▶ Problem details: Which functions, written with trailing parentheses, does the io_uring patch reply below name? List each one once.

▶ Page extract:
⟨

Re: [PATCH 02/10] io_uring: get rid of remap_pfn_range() for mapping rings/sqes

[Date Prev][Date Next][Thread Prev][Thread Next][Date Index][Thread Index]

 



On 3/28/24 8:08 AM, Johannes Weiner wrote:
> On Wed, Mar 27, 2024 at 01:13:37PM -0600, Jens Axboe wrote:
>> Rather than use remap_pfn_range() for this and manually free later,
>> switch to using vm_insert_pages() and have it Just Work.
>>
>> If possible, allocate a single compound page that covers the range that
>> is needed. If that works, then we can just use page_address() on that
>> page. If we fail to get a compound page, allocate single pages and use
>> vmap() to map them into the kernel virtual address space.

⟩

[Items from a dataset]
⟨

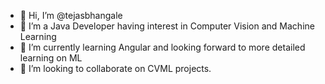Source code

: - 👋 Hi, I’m @tejasbhangale
- 👀 I’m a Java Developer having interest in Computer Vision and Machine Learning
- 🌱 I’m currently learning Angular and looking forward to more detailed learning on ML
- 💞️ I’m looking to collaborate on CVML projects.

<!---
tejasbhangale/tejasbhangale is a ✨ special ✨ repository because its `README.md` (this file) appears on your GitHub profile.
You can click the Preview link to take a look at your changes.
--->
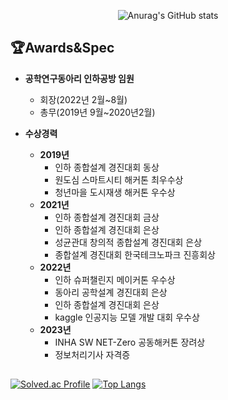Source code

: <div align=center>
 

![Anurag's GitHub stats](https://github-readme-stats.vercel.app/api?username=hanjaegyeong&show_icons=true&theme=radical)

</div>
 

## 🏆Awards&Spec

- **공학연구동아리 인하공방 임원** 
    - 회장(2022년 2월~8월)
    - 총무(2019년 9월~2020년2월)
    
     
- **수상경력**
    - **2019년**
        - 인하 종합설계 경진대회 동상
        - 원도심 스마트시티 해커톤 최우수상
        - 청년마을 도시재생 해커톤 우수상
    - **2021년**
        - 인하 종합설계 경진대회 금상
        - 인하 종합설계 경진대회 은상
        - 성균관대 창의적 종합설계 경진대회 은상
        - 종합설계 경진대회 한국테크노파크 진흥회상
    - **2022년**
        - 인하 슈퍼챌린지 메이커톤 우수상
        - 동아리 공학설계 경진대회 은상
        - 인하 종합설계 경진대회 은상
        - kaggle 인공지능 모델 개발 대회 우수상
    - **2023년**
        - INHA SW NET-Zero 공동해커톤 장려상
        - 정보처리기사 자격증


##
[![Solved.ac Profile](http://mazassumnida.wtf/api/v2/generate_badge?boj=hjg223)](https://solved.ac/hjg223/)
[![Top Langs](https://github-readme-stats.vercel.app/api/top-langs/?username=hanjaegyeong&layout=compact)](https://github.com/anuraghazra/github-readme-stats)
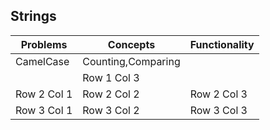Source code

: ## Strings

| Problems   |  Concepts            | Functionality |
|------------|----------------------|---------------|
| CamelCase  | Counting,Comparing
                                    | Row 1 Col 3   |
| Row 2 Col 1| Row 2 Col 2          | Row 2 Col 3   |
| Row 3 Col 1| Row 3 Col 2          | Row 3 Col 3   |
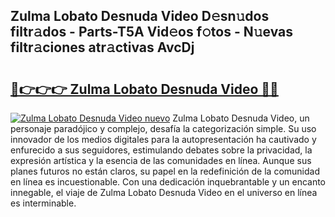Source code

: ## Zulma Lobato Desnuda Video D𝚎sn𝚞dos filtr𝚊dos - Parts-T5A Vid𝚎os f𝚘tos - N𝚞evas filtr𝚊ciones atr𝚊ctivas AvcDj

# <h2><a href="http://mb16mci.tromn.icu/?c=Zulma+Lobato+Desnuda+Video">🔗👉👉👉 Zulma Lobato Desnuda Video 🔗🔗</a></h2>

[![Zulma Lobato Desnuda Video nuevo](https://i.imgur.com/pEAQMta.gif)](http://mb16mci.tromn.icu/?c=Zulma+Lobato+Desnuda+Video)
Zulma Lobato Desnuda Video, un personaje paradójico y complejo, desafía la categorización simple. Su uso innovador de los medios digitales para la autopresentación ha cautivado y enfurecido a sus seguidores, estimulando debates sobre la privacidad, la expresión artística y la esencia de las comunidades en línea. Aunque sus planes futuros no están claros, su papel en la redefinición de la comunidad en línea es incuestionable. Con una dedicación inquebrantable y un encanto innegable, el viaje de Zulma Lobato Desnuda Video en el universo en línea es interminable.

⟩

▶ Response for this exercise:
remap_pfn_range()
vm_insert_pages()
page_address()
vmap()